Oddness happened when painting a bedroom

So, here I am with my eggshell Guacamole Olympic indoor paint.

I cut in two coats around the baseboard and below the ceiling. I do my two coats with my roller over the rest of the wall…

…and now I have a very visible band around the top and the bottom. This happens, I know, but this band isn’t just a different texture (brush vs. roller), it’s also a different shade!

The stuff from the roller is darker than the stuff from the brush.

Any brilliant ideas why?


Tripler (my SO) worked at Sherwin-Williams for three years and suggest that if you used a different can for one than the other, you may have a tinting problem as they may not have been exactly identical. There can be slight variations between the gallons that are imperceptible until the color’s on the wall. When using multipe gallons of the same color, the best thing to do is pour all of them into a five gallon bucket and mix for uniformity of color. Then you can pour the unused back into the cans when done for storage or returning.
He’d have told you this himself but he’s having his Russian lesson right now.

What was the original color of the room? Was it considerably darker? All I can think of is that you’re spreading it too thin with the roller, and the original color’s showing through, even with two coats; or maybe you’re using the wrong kind of roller.

Look at the places where the roller coats overlap the trim coats. Is that showing the correct color?

I’ve gotten the band look when i’ve cut in and allowed it to dry before painting the wall surface. If you keep a wet surface, you can blend the two colors before they dry.

It’s almost like having 4 coats on the cut in area and two coats on the wall?

Well, people are half right.

I did, in fact, use two different gallons of paint. However, I used the same gallon for Wall 1 and Wall 2. I used the other gallon for Wall 3 and Wall 4.

I painted the two sets of walls (1/2, 3/4) about two weeks apart.

So…not a matter of different tinting. The paint job is over an off-white, so it’s not a matter of a darker color showing through and making the brush-job look darker.

Any other ideas?


Different textures can certainly cause the appearance of different shades since they will reflect light differently.

That could be it, and it was the idea I was leaning toward. However, since I can only get a roller so close to the ceiling (radius of the roller and all that - assuming I do so PERFECTLY), anyone have any advice on avoiding this?


I had a similar problem with painting a deep brick red over an off white. The problem appeared to be that although the red was brightly colored, it really didn’t have good hiding, resulting in the two coats vs. 4 coats look.
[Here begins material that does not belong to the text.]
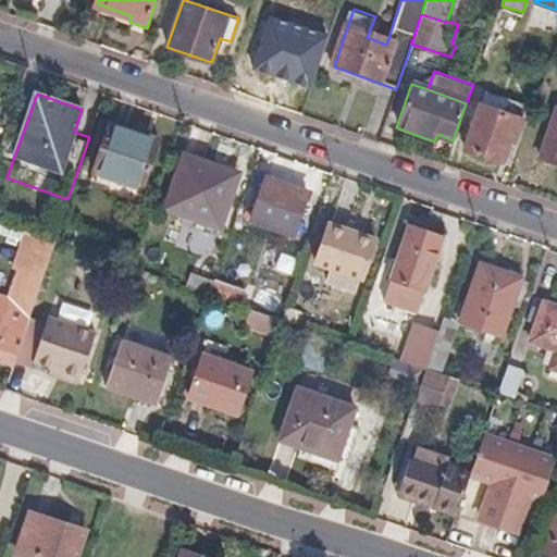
[(524,120),(480,103),(463,148),(499,160),(507,140),(516,144),(524,120)]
The eventual answer was about 8 coats, making the cut-in around the trim as small as possible and cutting in & rolling at the same time so the brushed paint never had time to dry before the rolled paint was applied over it.

With each sucessive application, the difference in apparent color between the two areas got smaller. When it was “close enough” I stopped.

As between 2 coats & 4, the color difference is huge. As between 8 & 9 it’s small enough you don’t notice it.

And yes, I was mightily pissed at needing 3x the materials & 5x the time I’d budgeted for the job. Last time I ever buy paint at a big box store, even supposed name brand paint.

Two coats of paint applied by roller are going to be much thicker–and therefore hide much better–than two coats applied by brush. The more paint, the better the coverage. The solution is to re-paint the cut-in areas again. And maybe again after that.

Try using a roller with less nap, i.e. smoother.

You can also “box” the paint by pouring all into a larger bucket, and mixing thoroughly. A paint conditioner, like Floetrol, when added per manufacturer’s directions, will leave a wet edge longer. It also helps the paint glide on more smoothly, and is recommended if you use a sprayer for application.

Cheez_Whia, Department Manager for Paint and Hardware for 4 years at a Small Company’s Home Center.

Well, I have painted every room in my house (except this one at the kitchen) with Home Depot Behr paint and I never had this problem. This is my first, and probably last, Lowe’s Olympic paint…


Obvious question but it is it a new roller? If it’s been used for another colour in the past there could possibly be some contamination. I think it’s more likely a texture thing though.